[Entries taken from a collection]
....
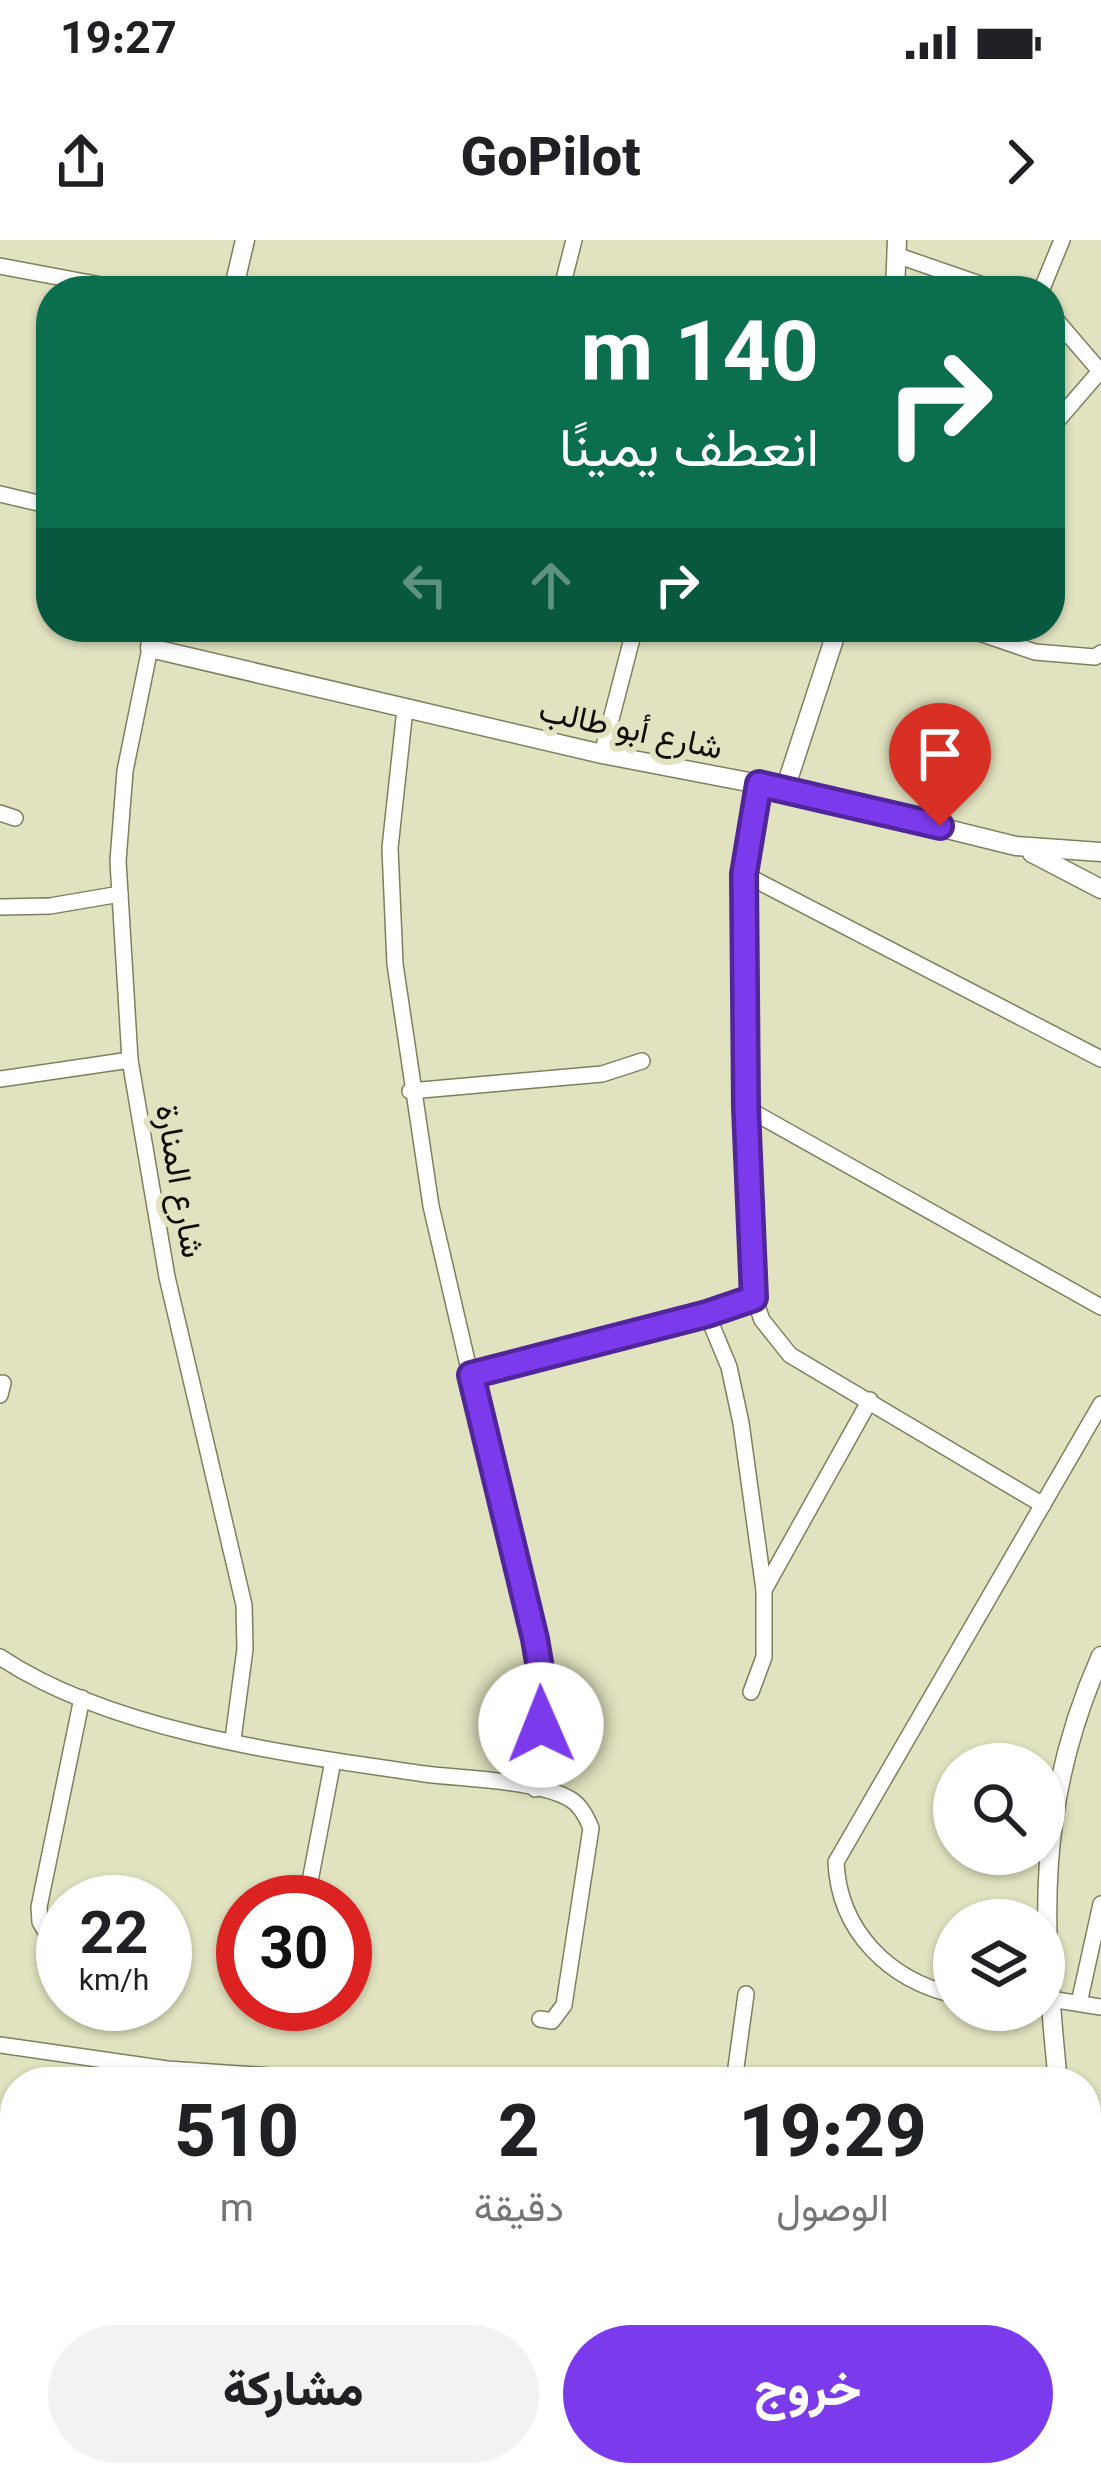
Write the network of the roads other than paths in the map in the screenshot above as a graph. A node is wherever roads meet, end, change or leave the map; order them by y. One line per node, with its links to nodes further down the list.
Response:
1 (245, 240): 7 (street)
2 (574, 240): 8 (street)
3 (1062, 240): 10 (street)
4 (896, 248): 9 (street)
5 (0, 266): 6 (street)
6 (49, 276)
7 (236, 276)
8 (565, 276)
9 (964, 276)
10 (1047, 276)
11 (1065, 330): 12 (street)
12 (1100, 370): 13 (street)
13 (1065, 411)
14 (0, 494): 15 (street)
15 (36, 502)
16 (151, 642): 20 (street, شارع المنارة)
17 (631, 642): 23 (street)
18 (833, 642): 25 (street)
19 (1006, 642): 21 (street)
20 (150, 648): 22 (street, شارع أبو طالب); 30 (street, شارع المنارة)
21 (1101, 653)
22 (405, 709): 23 (street, شارع أبو طالب); 36 (street)
23 (602, 754): 24 (street, شارع أبو طالب)
24 (759, 784): 25 (street, شارع أبو طالب); 28 (street)
25 (785, 789): 26 (street, شارع أبو طالب)
26 (1016, 846): 27 (street, شارع أبو طالب); 29 (street)
27 (1101, 852)
28 (744, 874): 32 (street); 37 (street)
29 (1101, 889)
30 (120, 894): 31 (street); 33 (street, شارع المنارة)
31 (0, 907)
32 (1101, 1059)
33 (130, 1060): 35 (street); 50 (street, شارع المنارة)
34 (642, 1061): 36 (street)
35 (0, 1079)
36 (410, 1091): 41 (street)
37 (746, 1108): 38 (street); 39 (street)
38 (754, 1298): 40 (street); 42 (street)
39 (1101, 1307)
40 (707, 1314): 41 (street); 45 (street)
41 (471, 1375): 52 (street)
42 (869, 1400): 44 (street); 45 (street)
43 (1101, 1405): 44 (street)
44 (1043, 1505): 57 (street)
45 (764, 1590): 48 (street)
46 (1101, 1656): 55 (street)
47 (0, 1657): 49 (street)
48 (751, 1692)
49 (82, 1698): 50 (street); 53 (street)
50 (233, 1739): 51 (street)
51 (333, 1761): 52 (street); 54 (street)
52 (535, 1789): 62 (street)
53 (45, 1875)
54 (311, 1875)
55 (1045, 1899)
56 (1101, 1904): 60 (street)
57 (933, 1990)
58 (746, 1994): 66 (street)
59 (1065, 2001): 60 (street)
60 (1078, 2003): 61 (street)
61 (1101, 2007)
62 (540, 2019)
63 (1051, 2031): 67 (street)
64 (0, 2044): 65 (street)
65 (123, 2067)
66 (736, 2067)
67 (1056, 2067)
....
**Activity:** Collect every line above that contains the word "شارع".

**Solved exercise:**
16 (151, 642): 20 (street, شارع المنارة)
20 (150, 648): 22 (street, شارع أبو طالب); 30 (street, شارع المنارة)
22 (405, 709): 23 (street, شارع أبو طالب); 36 (street)
23 (602, 754): 24 (street, شارع أبو طالب)
24 (759, 784): 25 (street, شارع أبو طالب); 28 (street)
25 (785, 789): 26 (street, شارع أبو طالب)
26 (1016, 846): 27 (street, شارع أبو طالب); 29 (street)
30 (120, 894): 31 (street); 33 (street, شارع المنارة)
33 (130, 1060): 35 (street); 50 (street, شارع المنارة)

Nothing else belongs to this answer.